● **ИСХОДНЫЙ ДОКУМЕНТ**
################

Считал ли сам Юм, что он свел концы с концами в теории вкуса? Он сам признал, что существуют учения, полностью отрицающие возможность найти или установить норму вкуса, примирить чувство и суждение. Ведь чувство всегда правильно, ибо не относится ни к чему, кроме себя, и оно всегда реально. Напротив, суждения ума не всегда истинны, ибо относятся к чему-то вовне, высказываются о чем-то реальном и фактическом, от чего и возможны ошибки. Очевидно, что ценностный, некогнитивный характер эстетических суждений не до конца последовательно отстаивался автором Трактата, из-за чего он иногда ищет стандарт вкуса не в стихийном и переменчивом интерсубъективном соглашении в рамках культурной традиции, а на основе „компетентных“. В целом критицизм Юма — шаг назад по сравнению с эстетикой Хатчесона.

Так или иначе, чувствуется, что сам предмет имеет второстепенное значение в выстраиваемой Юмом системе человеческой природы, что противоречит поставленной задаче в Трактате — выявление фундаментальных основ человеческой природы, поскольку в них содержится все то, что нам сколько-нибудь важно знать (131.I, 56). Времена романтического возвеличивания художественного гения человека еще не наступили.

7. Теория этики. „Человек моральный“. „Есть-Должно“

Все сделанное в двух Книгах Трактата, как уже говорилось, является пропедевтикой к последовательно научной теории морали. Высшее достижение в ней — теория морального чувства Хатчесона, по мнению Юма имела два основных недостатка: первый — теологический способ обоснования объективных „гарантов“ внутренних чувств и их доброкачественности в лице благожелательного Творца. И второй — избыточный плюрализм этих самых внутренних чувств. Первый изъян чреват, помимо всего, следствием, которое в полной мере проявилось в СМФ Хатчесона, когда, несмотря на объявленный приоритет фактов, исследование переориентировалось на идеальный образ человека, на замысел Божий о человеке. Преодолеть отступление от последовательной эмпирики Юм намеревался посредством выявления антропоморфного характера этой теологической гипотезы и выдвижением альтернативного феноменологического подхода — все наши идеи о божестве есть сочетание идей, которые мы приобретаем, благодаря размышлениям над действиями нашего собственного ума. В этом Юм более последовательно, чем Хатчесон следует Локку, который утверждал, что идея Бога не врожденна и может быть выведена только из идей ощущения и рефлексии. Хотя практически Юм осуществил секуляризацию логики познания в I Книге „Трактата“, развернутое обоснование критического отношения к теистическому и деистическому сознанию, так же как и историческая критика религии политеизма дана им в Диалогах о естественной религии и Естественной истории религии, о чем см. в (10 данной главы.

################

● **ФРАГМЕНТЫ НАБОРА ДАННЫХ**

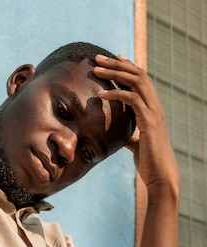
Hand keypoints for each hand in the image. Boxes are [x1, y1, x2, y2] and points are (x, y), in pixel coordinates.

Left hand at [93, 54, 179, 195]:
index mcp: (152, 110)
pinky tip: (100, 95)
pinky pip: (132, 100)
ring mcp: (154, 113)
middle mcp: (155, 107)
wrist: (161, 176)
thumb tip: (124, 137)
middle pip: (138, 74)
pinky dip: (116, 94)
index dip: (127, 67)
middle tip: (98, 58)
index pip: (140, 80)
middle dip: (117, 64)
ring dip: (115, 73)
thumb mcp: (137, 146)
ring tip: (97, 69)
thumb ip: (131, 137)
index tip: (111, 59)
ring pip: (136, 82)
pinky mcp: (149, 122)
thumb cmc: (150, 163)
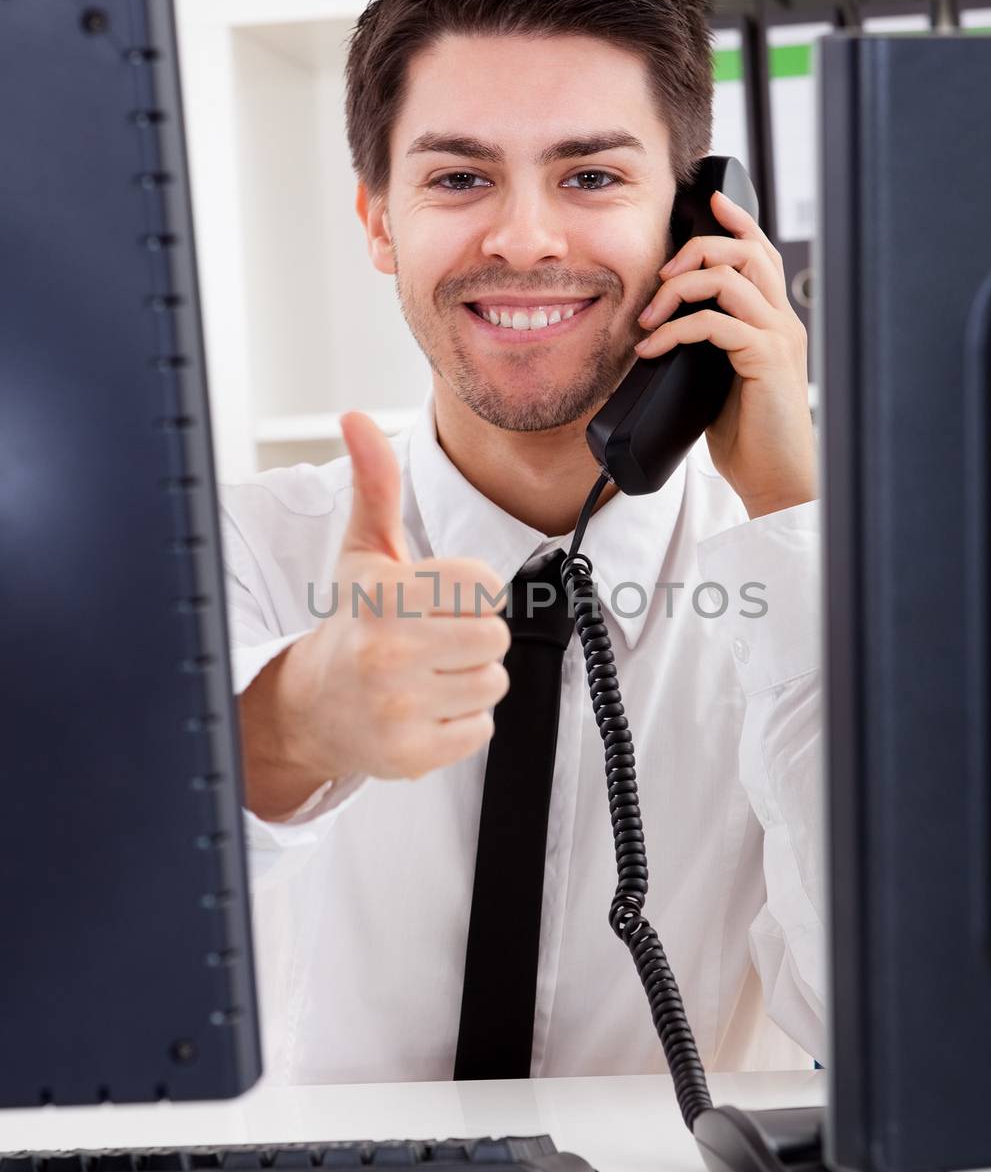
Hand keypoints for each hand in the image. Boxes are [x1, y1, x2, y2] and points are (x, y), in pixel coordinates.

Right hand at [267, 412, 512, 788]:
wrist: (314, 706)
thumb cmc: (352, 624)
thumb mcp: (364, 551)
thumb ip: (375, 484)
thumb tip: (356, 419)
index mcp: (384, 596)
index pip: (485, 585)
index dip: (469, 592)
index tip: (436, 601)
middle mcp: (388, 651)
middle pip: (495, 636)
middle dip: (472, 637)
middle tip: (433, 641)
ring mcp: (399, 706)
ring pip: (493, 682)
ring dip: (469, 680)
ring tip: (427, 673)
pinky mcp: (412, 752)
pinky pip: (480, 729)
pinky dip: (460, 723)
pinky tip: (424, 707)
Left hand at [634, 188, 816, 518]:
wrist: (776, 480)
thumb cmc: (750, 438)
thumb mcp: (719, 382)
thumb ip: (705, 350)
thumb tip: (662, 335)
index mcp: (773, 321)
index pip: (761, 253)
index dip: (738, 221)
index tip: (708, 202)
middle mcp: (782, 321)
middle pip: (747, 250)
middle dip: (696, 249)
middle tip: (660, 279)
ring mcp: (778, 337)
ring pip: (730, 277)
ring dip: (679, 288)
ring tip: (650, 317)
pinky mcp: (766, 359)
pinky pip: (714, 323)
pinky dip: (676, 329)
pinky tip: (653, 349)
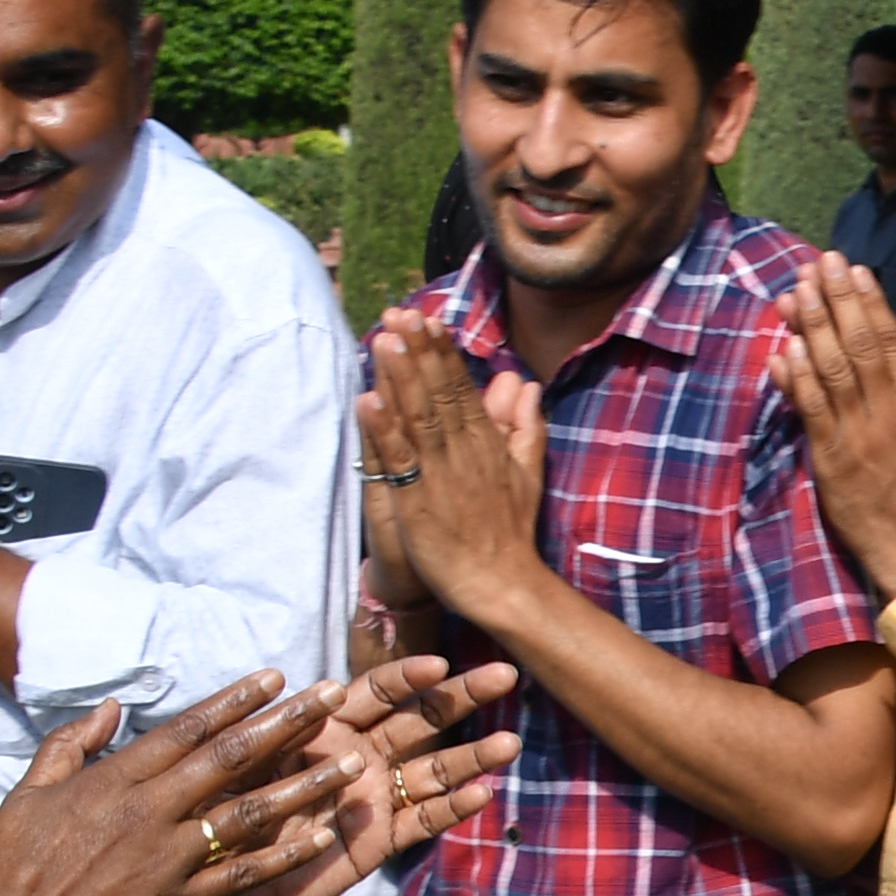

################

● **СПИСОК ЗАДАНИЙ**
**a)** Какие два основных недостатка, по мнению Юма, были у теории морального чувства Хатчесона согласно фрагменту о философии Юма?
**b)** Продолжите фрагмент о философии Юма, начав сразу после его последнего предложения.
Пункты из набора данных здесь никак не используются.

● **ОТВЕТЫ ПО НОМЕРАМ**
**a)** Теологическое обоснование объективных «гарантов» внутренних чувств в лице благожелательного Творца и избыточный плюрализм этих внутренних чувств.

**b)**
Что касается второго недостатка, то, объясняя его суть, Юм приводит пример слепого подражательства методу неопытного естествоиспытателя, когда он прибегает к особому качеству, чтобы выяснить каждое отдельное действие (131.I, 334).

Еще больше это наблюдение относится к исследованию человеческого духа. „Ведь в силу присущих ему тесных границ его по справедливости можно считать неспособным содержать в себе такое чудовищное количество принципов…. если бы каждая отдельна причина была приспособлена к аффекту посредством особого ряда принципов“ (там же).

Юм констатирует, что ситуация, в какой находится моральная философия, сходна с той, в какой находилась „философия естественная, в частности астрономия до Коперника. Хотя древние и знали принцип, гласящий, что природа ничего не делает напрасно, они создали слишком сложные системы неба, не соответствовавшие истинной философии и в конце концов уступившие место более простой и естественной системе“ (131, 334–335).

Юм и предлагает более простую и естественную систему морали, построение которой было бы невозможно без критической работы в первых двух Книгах „Трактата“.

Вот почему с высказываниями о несогласованности первой и последующих Книг „Трактата“, о противоречии или нерелевантности гносеологии Юма его учению об аффектах и морали трудно согласиться. Уже в начале III Книги Юм недвусмысленно заявляет, что намерен следовать принципам, установленным в начале работы, а именно разделению восприятий на впечатления и идеи, и продолжает употреблять эти термины в том же смысле как раньше. Книга „О морали“ не требует, чтобы читатель углублялся во все содержащиеся в ней отвлеченные рассуждения. Предстоит использование достигнутых результатов в первых двух Книгах „Трактата“. Юм прямо говорит, что наши рассуждения о морали подтвердят все то, что нами было сказано о познании и аффектах (139.I, 497). Юм как бы упреждает охотников противопоставлять Книги „О познании“ и „О морали“.